* **AVAILABLE DATA**:
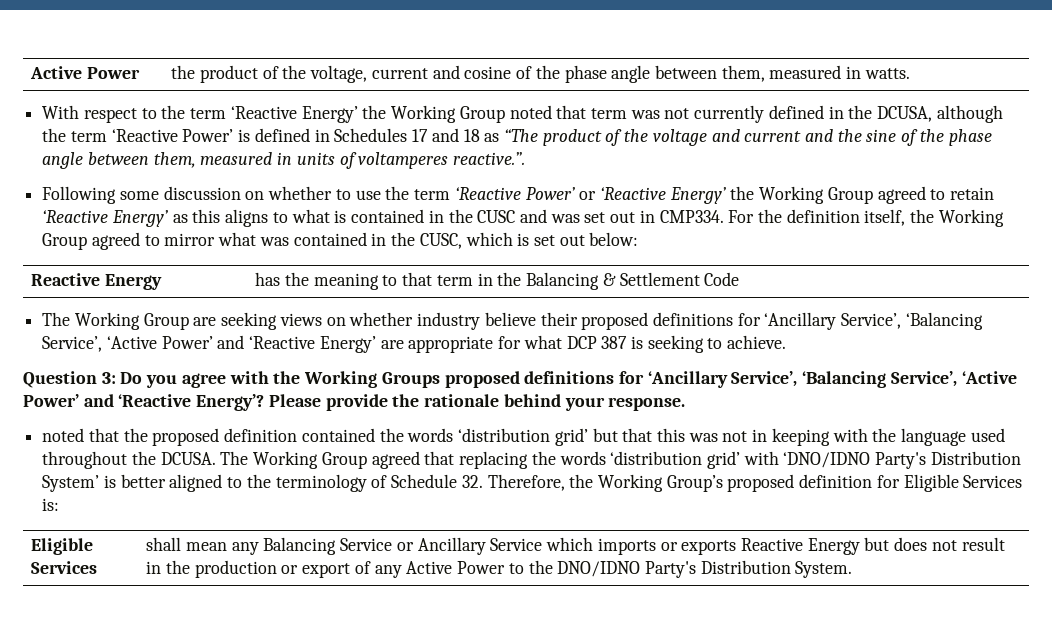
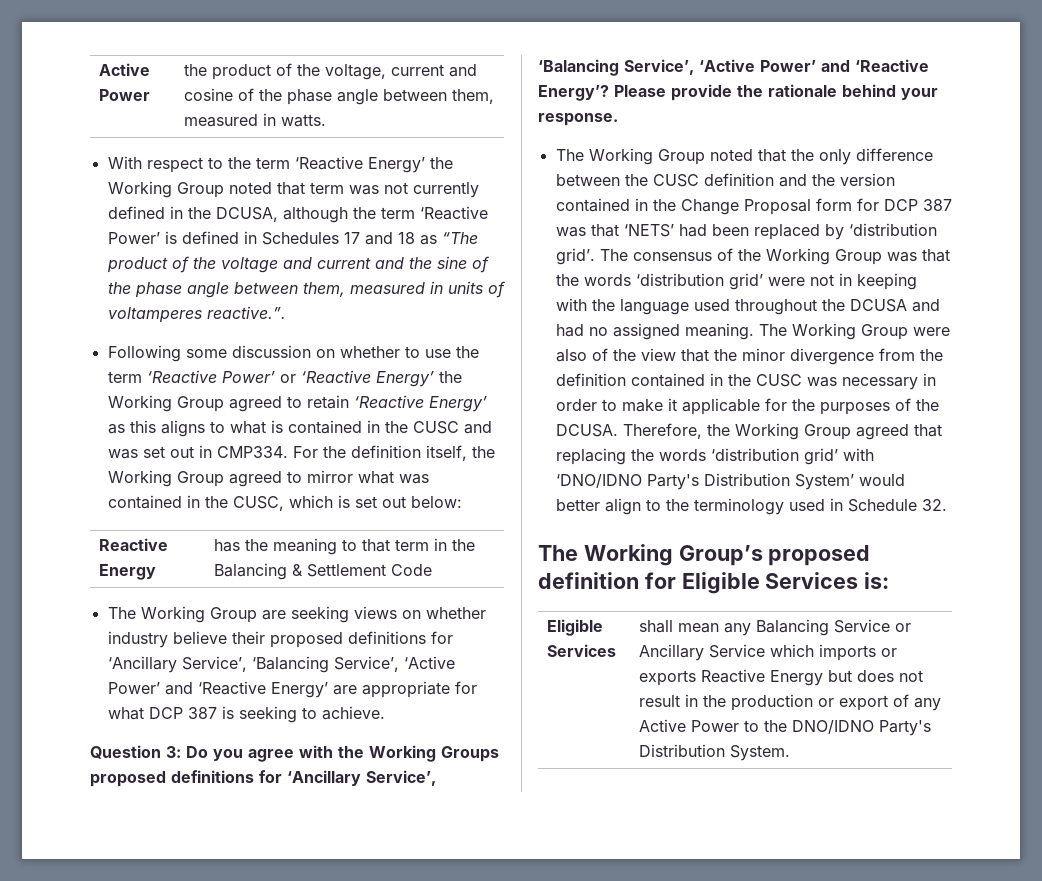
[42,428,718,446] noted that the proposed definition contained the words ‘distribution grid’ but that this was -> [555,148,933,165] [555,173,895,187] [555,198,952,215] [555,223,937,240] [555,248,950,265] [555,273,805,290] The Working Group noted that the only difference between the CUSC definition and the version contained in the Change Proposal form for DCP 387 was that ‘NETS’ had been replaced by ‘distribution grid’. The consensus of the Working Group was that the words ‘distribution grid’ were
[160,451,249,465] DCUSA. The -> [849,299,940,312] [555,323,950,340] [555,348,943,365] [555,373,936,390] [555,398,939,415] [555,423,730,439] DCUSA and had no assigned meaning. The Working Group were also of the view that the minor divergence from the definition contained in the CUSC was necessary in order to make it applicable for the purposes of the DCUSA. Therefore, the
[103,474,223,492] is better aligned -> [858,474,905,486] [555,498,641,515] would better align
[371,475,388,488] of -> [788,498,843,511] used in
[487,474,594,491] Therefore, the -> [538,545,578,561] // The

* **WHAT THE EXERCISE ASKS**: Beginning at the line that contains "[103,474,223,492] is better", transcribe every line through the end of the material exactly, leaving out all earlier lines.

* **OUTPUT OF THE TASK**:
[103,474,223,492] is better aligned -> [858,474,905,486] [555,498,641,515] would better align
[371,475,388,488] of -> [788,498,843,511] used in
[487,474,594,491] Therefore, the -> [538,545,578,561] // The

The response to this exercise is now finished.